§ EXERCISE DETAILS
Give again, word for word, each line below starting at the one that contains "index mcp: (239, 145)" and ending at the one that contains "pinky dip: (167, 248)".

§ THE DATA
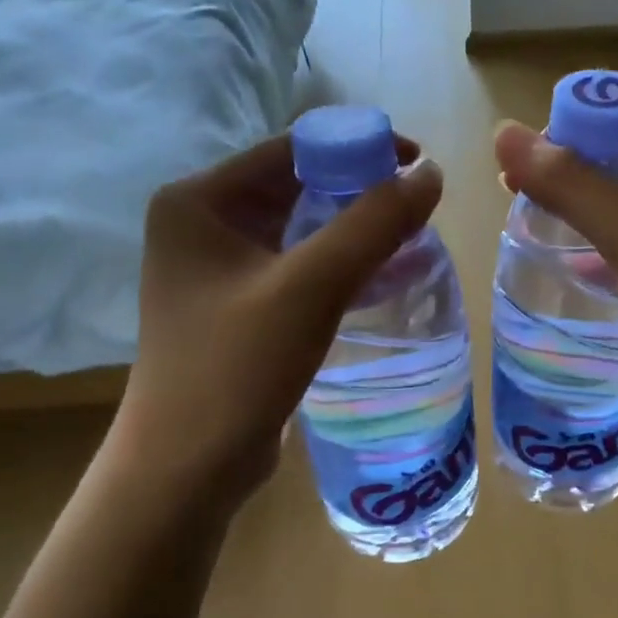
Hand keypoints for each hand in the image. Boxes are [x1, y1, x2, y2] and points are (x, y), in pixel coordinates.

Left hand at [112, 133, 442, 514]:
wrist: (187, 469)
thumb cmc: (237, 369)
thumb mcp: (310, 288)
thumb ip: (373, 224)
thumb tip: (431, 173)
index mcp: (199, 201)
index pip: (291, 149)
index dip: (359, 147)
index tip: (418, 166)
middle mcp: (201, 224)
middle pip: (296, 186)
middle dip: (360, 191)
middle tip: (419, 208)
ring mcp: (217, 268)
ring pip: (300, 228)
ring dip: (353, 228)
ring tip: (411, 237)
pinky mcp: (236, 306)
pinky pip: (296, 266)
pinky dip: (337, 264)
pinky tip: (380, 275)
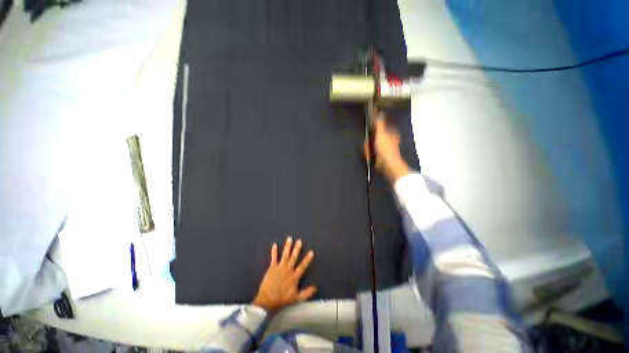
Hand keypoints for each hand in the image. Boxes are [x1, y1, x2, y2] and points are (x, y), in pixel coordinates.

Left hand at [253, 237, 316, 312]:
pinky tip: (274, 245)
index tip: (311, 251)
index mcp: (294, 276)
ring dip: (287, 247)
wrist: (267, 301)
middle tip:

--

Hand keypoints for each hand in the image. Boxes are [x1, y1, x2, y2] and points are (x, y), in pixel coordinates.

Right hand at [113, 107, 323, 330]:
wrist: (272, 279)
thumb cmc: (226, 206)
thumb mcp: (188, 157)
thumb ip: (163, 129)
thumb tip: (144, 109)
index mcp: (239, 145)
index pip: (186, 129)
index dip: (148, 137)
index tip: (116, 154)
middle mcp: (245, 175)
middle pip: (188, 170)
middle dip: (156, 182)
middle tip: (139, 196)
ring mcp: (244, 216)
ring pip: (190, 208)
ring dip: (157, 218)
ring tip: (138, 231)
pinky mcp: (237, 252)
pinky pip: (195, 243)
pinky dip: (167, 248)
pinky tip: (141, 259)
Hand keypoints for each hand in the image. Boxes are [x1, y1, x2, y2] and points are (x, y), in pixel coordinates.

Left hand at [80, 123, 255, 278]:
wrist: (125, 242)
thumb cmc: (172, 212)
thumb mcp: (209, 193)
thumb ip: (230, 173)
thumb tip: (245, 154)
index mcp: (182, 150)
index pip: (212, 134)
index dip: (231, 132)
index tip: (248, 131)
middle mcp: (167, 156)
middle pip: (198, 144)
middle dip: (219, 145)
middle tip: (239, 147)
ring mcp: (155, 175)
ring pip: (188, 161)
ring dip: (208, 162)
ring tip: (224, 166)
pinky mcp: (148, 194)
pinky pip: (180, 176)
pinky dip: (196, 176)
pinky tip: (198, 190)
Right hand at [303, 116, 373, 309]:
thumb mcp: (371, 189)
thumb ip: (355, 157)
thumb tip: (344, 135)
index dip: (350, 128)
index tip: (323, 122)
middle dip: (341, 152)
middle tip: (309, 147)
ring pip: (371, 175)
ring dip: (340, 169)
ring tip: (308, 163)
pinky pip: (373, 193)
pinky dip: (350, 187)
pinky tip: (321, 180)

§ ANSWER FOR THE TASK
index mcp: (239, 145)
index pip: (186, 129)
index dip: (148, 137)
index tip: (116, 154)
middle mcp: (245, 175)
middle pip: (188, 170)
middle dip: (156, 182)
middle tip: (139, 196)
ring mcp: (244, 216)
ring pip: (190, 208)
ring dip: (157, 218)
ring tip: (138, 231)
pinky mcp: (237, 252)
pinky pip: (195, 243)
pinky dip: (167, 248)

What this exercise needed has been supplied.